Quando a médica residente se mudou para o Rio Grande do Sul e começou a trabalhar no Hospital Conceição, sugeriu a uma paciente que comprasse ou fizesse uma bolsinha para carregar o dreno. A paciente então produziu e utilizou durante a recuperação, quando deixou de ser necessário ela trouxe a bolsa para o hospital e mais uma para entregar às pacientes que precisavam. As voluntárias do Grupo da Mama Conceição ao verem gostaram da iniciativa e produziram várias para doar ao hospital, devido a isso, o serviço passou a ter bolsinhas para emprestar às pacientes.
Em razão do número limitado, no final do tratamento, as pacientes retornam ao hospital para tirar o dreno e entregam as bolsinhas para as futuras pacientes poderem usar. A bolsa serve para acomodar o dreno, além de facilitar o movimento dos braços, não cansa a paciente e mantém a discrição do equipamento. “Traz dignidade a elas, uma bolsa para mulher não é problema, agora um dreno exposto é uma coisa ruim”, diz Patrícia.
Trabalho voluntário
Noeli Maria Magalhães Melgareco, técnica de enfermagem da Sala de Recuperação do HSNC, sensibilizada por uma paciente jovem que estava com uma bolsinha simples, feita com restos de camiseta e que teria que devolver após a recuperação, começou a produzir bolsas que poderiam ficar com a paciente.

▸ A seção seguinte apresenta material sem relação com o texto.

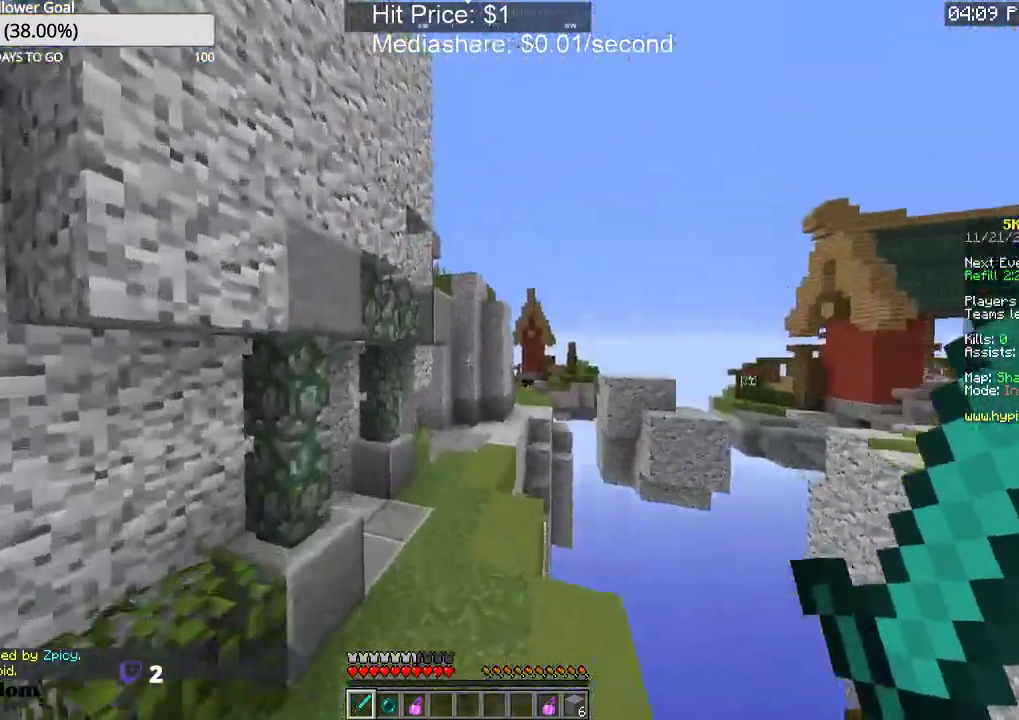
{"keys": [], "mouse": [], "events": [[233, "d", "down"], [500, "d", "up"], [500, "w", "up"]]}
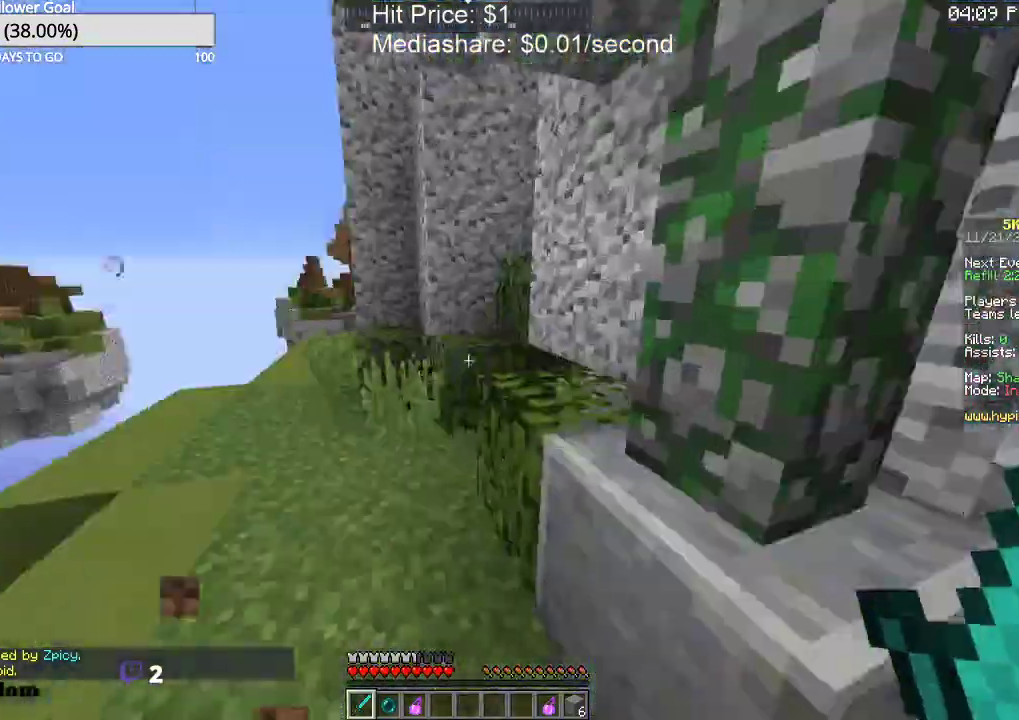
{"keys": ["d", "w"], "mouse": [], "events": [[367, "d", "down"], [467, "w", "down"]]}
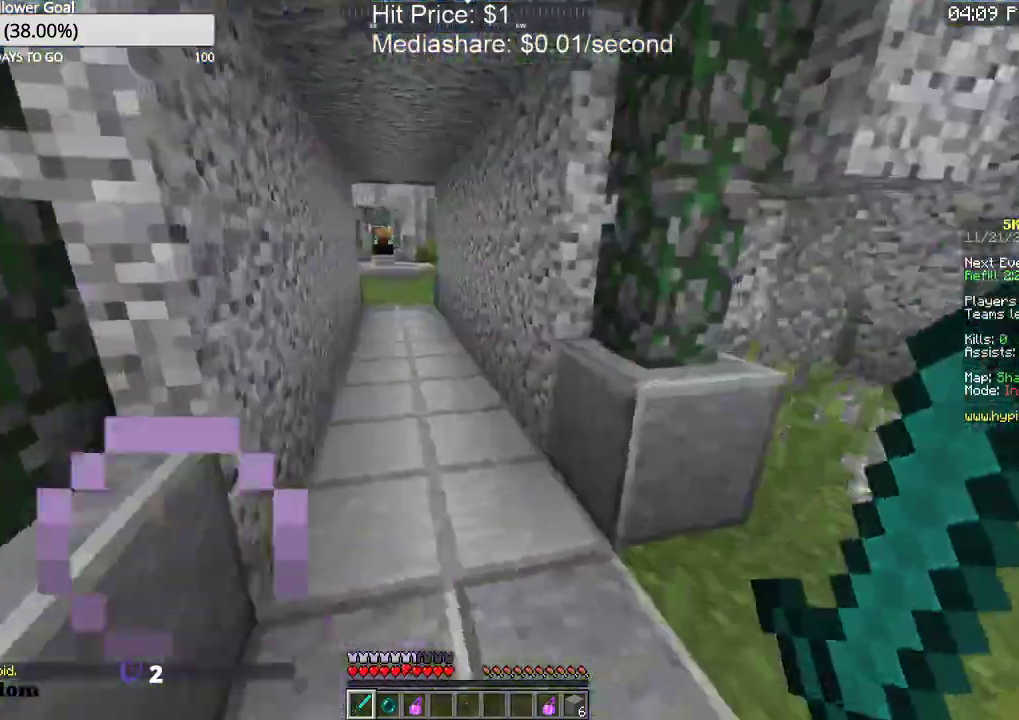
{"keys": ["a", "w"], "mouse": [], "events": [[167, "d", "up"], [400, "a", "down"]]}
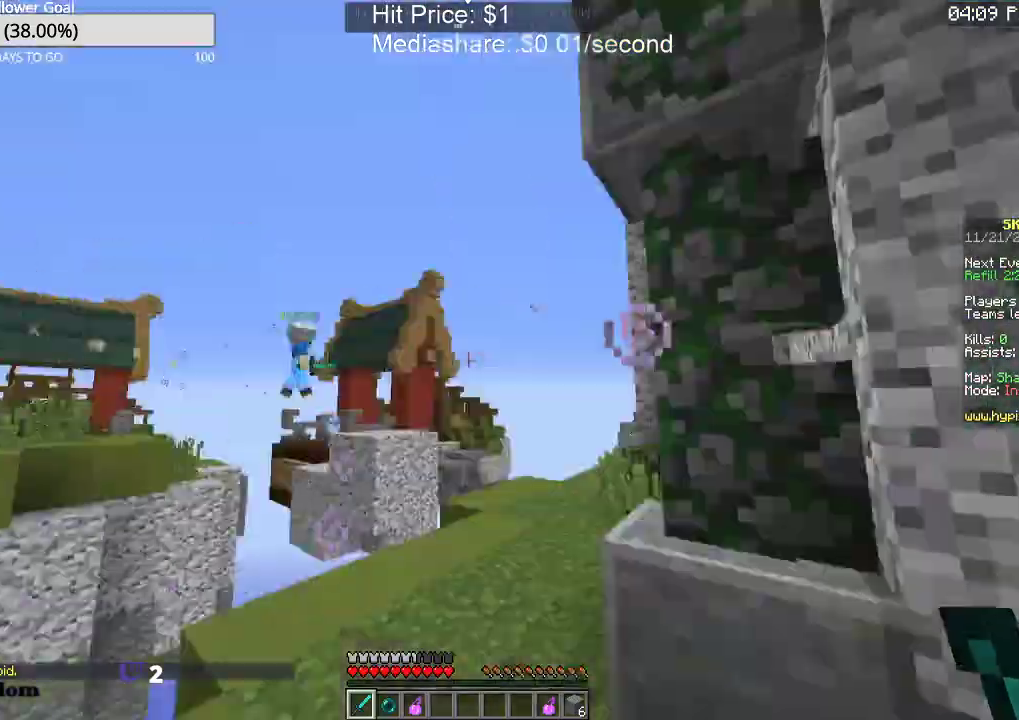
{"keys": ["w"], "mouse": [], "events": [[267, "a", "up"]]}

Também artesã, Noeli dispunha de sobras de tecido, que utilizou para criar diversas bolsinhas no seu tempo livre. "Dei uma incrementada porque minha ideia era que elas não precisassem devolver, que ficasse como um mimo, algo que elas pudessem usar depois, em uma caminhada por exemplo, sem ter que devolver, até mesmo por questão de higiene", diz Noeli.
O chefe da Mastologia do Hospital Conceição, José Luiz Pedrini, ressalta a importância de uma funcionária que, além de cumprir sua tarefa, ainda se preocupa com o bem-estar das pessoas que se tratam na instituição. “O nosso serviço entende que o exercício da cidadania é capaz de modificar a atitude de um povo, cada um fazendo sua parte. Sempre enfatizamos que estas atitudes um dia beneficiarão você ou sua família”, comenta Pedrini.

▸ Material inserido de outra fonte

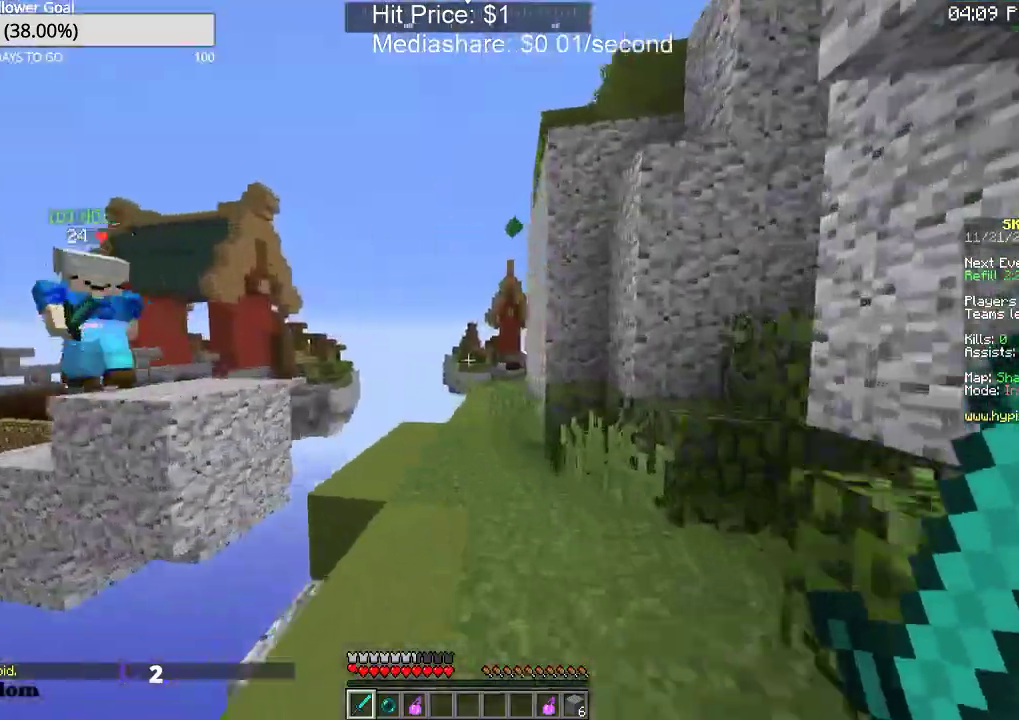
{"keys": ["w"], "mouse": [], "events": []}
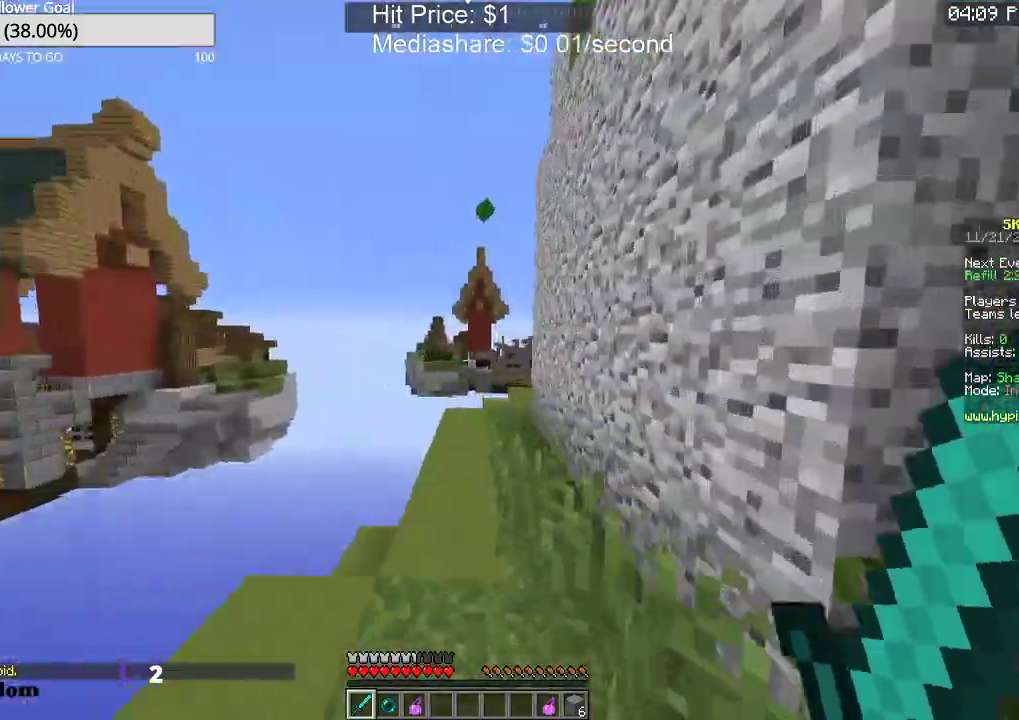
{"keys": ["w"], "mouse": [], "events": []}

Apoiada pela chefia, a técnica de enfermagem produziu 19 bolsinhas feitas de tecido de algodão. Algumas aplicações com figuras ou detalhes bordados deixam o trabalho mais divertido. Todo material produzido é feito com sobras dos tecidos de artesanato, ou seja, é totalmente doado, um trabalho voluntário.
Patrícia conta que o carinho e o capricho de Noeli nas bolsas é uma atitude muito nobre.
"Se doar para o outro e se sensibilizar por uma causa que teoricamente não é dela, porque ela não é diretamente da equipe da mama, mas doou seu tempo, dinheiro e material para contribuir com essas pacientes, é algo a ser valorizado", conta.
Noeli diz que seu objetivo é fazer com que mais pessoas se engajem e se contaminem com essa ideia de ir além. "Sempre é possível ajudar, muitas vezes, não é algo difícil de fazer, a ajuda pode vir de várias maneiras. Está me fazendo muito bem, ajuda as pacientes, mas me ajuda também", concluiu.